In a recent discussion with Farm Director KC Sheperd, Oklahoma State University Crop Marketing Specialist Dr. Todd Hubbs highlighted how geopolitical tensions and fluctuating energy prices are contributing to significant market volatility. While recent rallies in the wheat and soybean markets have pushed cash prices higher, Dr. Hubbs warned that rising input costs and global competition continue to squeeze producer margins.
WASDE Report and Global Market Shifts
The March World Agricultural Supply and Demand Estimates (WASDE) report brought few surprises to the domestic market, but it did reflect some adjustments in international production. Dr. Hubbs noted that for this time of year, “March tends to be not much activity” and that “everybody expected those types of changes, honestly”.
- International Changes: The report showed a slightly smaller crop in Argentina and lowered wheat export projections for Ukraine and Russia.
- Soybean Adjustments: A slight increase in the domestic soybean crush was noted, balanced by lower projections for biofuel use of soybean oil.
The Wheat Rally: Driven by Uncertainty
Dr. Hubbs emphasized that the recent rally in wheat prices is not driven by changes in fundamental supply and demand, but rather by external factors like oil prices and geopolitical uncertainty. Regarding the legitimacy of the price movement, he stated, “There’s no fake rallies. It’s a rally”.
- Oil Correlation: Dr. Hubbs observed that wheat is currently “tied to oil, following around like a lost puppy basically; as oil goes up, wheat goes with it”.
- Geopolitical Influence: Uncertainty surrounding shipping and global politics is a primary driver of higher prices. Dr. Hubbs added that “the uncertainty inside shipping and in the general geopolitical space is driving the price higher”.
- Oklahoma Cash Prices: During the recent rally, cash prices for July wheat in parts of Oklahoma reached the $5.80 to $5.85 range.
During the rally period in the first week of March 2026, cash bids for Hard Red Winter (HRW) wheat (Kansas City July 2026 contract) were reported in the following ranges:
- Regional Range: Many locations across Oklahoma posted bids for June–July delivery between $5.43 and $6.23 per bushel.
- Specific Locations:
- Enid/Omega: Bids for July 2026 delivery were reported at $5.87, which fell exactly within the upper end of the rally targets mentioned in your query.
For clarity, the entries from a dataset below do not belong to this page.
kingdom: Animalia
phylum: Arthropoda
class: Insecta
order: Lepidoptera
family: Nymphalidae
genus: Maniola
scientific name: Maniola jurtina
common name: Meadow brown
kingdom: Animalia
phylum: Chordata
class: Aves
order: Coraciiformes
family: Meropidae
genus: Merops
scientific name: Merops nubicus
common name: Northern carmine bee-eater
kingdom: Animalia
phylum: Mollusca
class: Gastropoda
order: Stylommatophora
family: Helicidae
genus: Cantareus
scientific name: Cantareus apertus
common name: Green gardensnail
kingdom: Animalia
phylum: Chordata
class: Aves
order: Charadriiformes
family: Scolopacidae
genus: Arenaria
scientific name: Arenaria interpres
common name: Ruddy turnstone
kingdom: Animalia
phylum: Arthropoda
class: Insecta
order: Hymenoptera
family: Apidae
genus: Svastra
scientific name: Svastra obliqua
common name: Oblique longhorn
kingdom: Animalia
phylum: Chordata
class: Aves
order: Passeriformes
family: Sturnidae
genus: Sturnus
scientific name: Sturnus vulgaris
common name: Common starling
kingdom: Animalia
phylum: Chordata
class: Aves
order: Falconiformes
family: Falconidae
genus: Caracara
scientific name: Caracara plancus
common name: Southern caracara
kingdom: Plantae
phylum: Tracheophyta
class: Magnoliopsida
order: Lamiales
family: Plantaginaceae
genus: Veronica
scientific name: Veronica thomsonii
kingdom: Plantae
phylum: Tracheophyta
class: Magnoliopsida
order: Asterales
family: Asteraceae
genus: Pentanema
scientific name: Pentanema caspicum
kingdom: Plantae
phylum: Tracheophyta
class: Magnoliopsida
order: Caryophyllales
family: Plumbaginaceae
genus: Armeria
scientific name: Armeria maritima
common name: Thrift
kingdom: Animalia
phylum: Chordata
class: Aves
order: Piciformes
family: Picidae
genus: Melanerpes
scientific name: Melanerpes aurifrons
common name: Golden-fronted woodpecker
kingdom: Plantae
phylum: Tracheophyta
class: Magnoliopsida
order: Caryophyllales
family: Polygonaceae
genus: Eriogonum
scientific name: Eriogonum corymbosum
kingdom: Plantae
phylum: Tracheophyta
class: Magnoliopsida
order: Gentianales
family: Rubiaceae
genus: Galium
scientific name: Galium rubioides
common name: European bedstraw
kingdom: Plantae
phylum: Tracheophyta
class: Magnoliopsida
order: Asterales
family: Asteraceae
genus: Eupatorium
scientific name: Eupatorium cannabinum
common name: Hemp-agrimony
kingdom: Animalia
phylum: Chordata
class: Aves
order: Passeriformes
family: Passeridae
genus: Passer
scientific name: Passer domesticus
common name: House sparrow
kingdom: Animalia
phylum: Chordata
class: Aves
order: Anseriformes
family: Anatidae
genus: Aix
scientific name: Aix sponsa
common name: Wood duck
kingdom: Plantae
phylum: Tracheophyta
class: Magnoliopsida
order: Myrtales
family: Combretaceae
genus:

- Pond Creek and Weatherford: These locations saw basis strengthening during the rally, pushing cash prices toward these higher levels.
- Webbers Falls/Wagoner: These locations reported July cash prices near $6.03 for HRW wheat.
Soybeans and Biofuel Policy
The soybean market has also shown strength, influenced by energy prices and upcoming policy shifts. Dr. Hubbs mentioned that “everybody’s getting an idea of how strong the biofuel policy’s going to be next year” and that strength in soybean oil “might help carry the rest of the ag stack around with it a bit too”.
Production Challenges: Drought and Input Costs
While grain prices have risen, production costs have also risen sharply, particularly for fertilizer and energy. Dr. Hubbs described the current disruption in fertilizer markets as “outrageous”.
- Drought Conditions: Dry weather persists in Western Kansas, Oklahoma, and parts of Texas. Dr. Hubbs noted that weather premiums typically become more pronounced in April and May as “those crop conditions reports and weather reports really start popping”.
- Global Competition: Brazil remains a formidable competitor, particularly in the soybean market. Dr. Hubbs noted that Brazilian farms have “enacted economies of scale on their farms and it is, I mean, it’s just tough to compete”. He further elaborated on their advantage, saying, “They have huge operations, they’re spreading their costs over… just a lot of acres”.
Advice for Producers
Dr. Hubbs encouraged producers to focus on their individual financial needs when making marketing decisions rather than trying to time the market perfectly.
“Start thinking about what kind of target price you can live with on the new crop… what do you need to make money? I know everybody wants the highest price possible, but timing the market is very difficult”.
Regarding the potential for a market correction if geopolitical tensions ease, Dr. Hubbs cautioned that while some pull-back is possible, he does not expect prices to collapse. “I don’t expect it to go back down below the levels we saw… prior to this, like that $5.70 range on the July contract,” he stated. He also noted that for those who haven’t locked in inputs, “it’s probably going to be a long slow curve down for you”.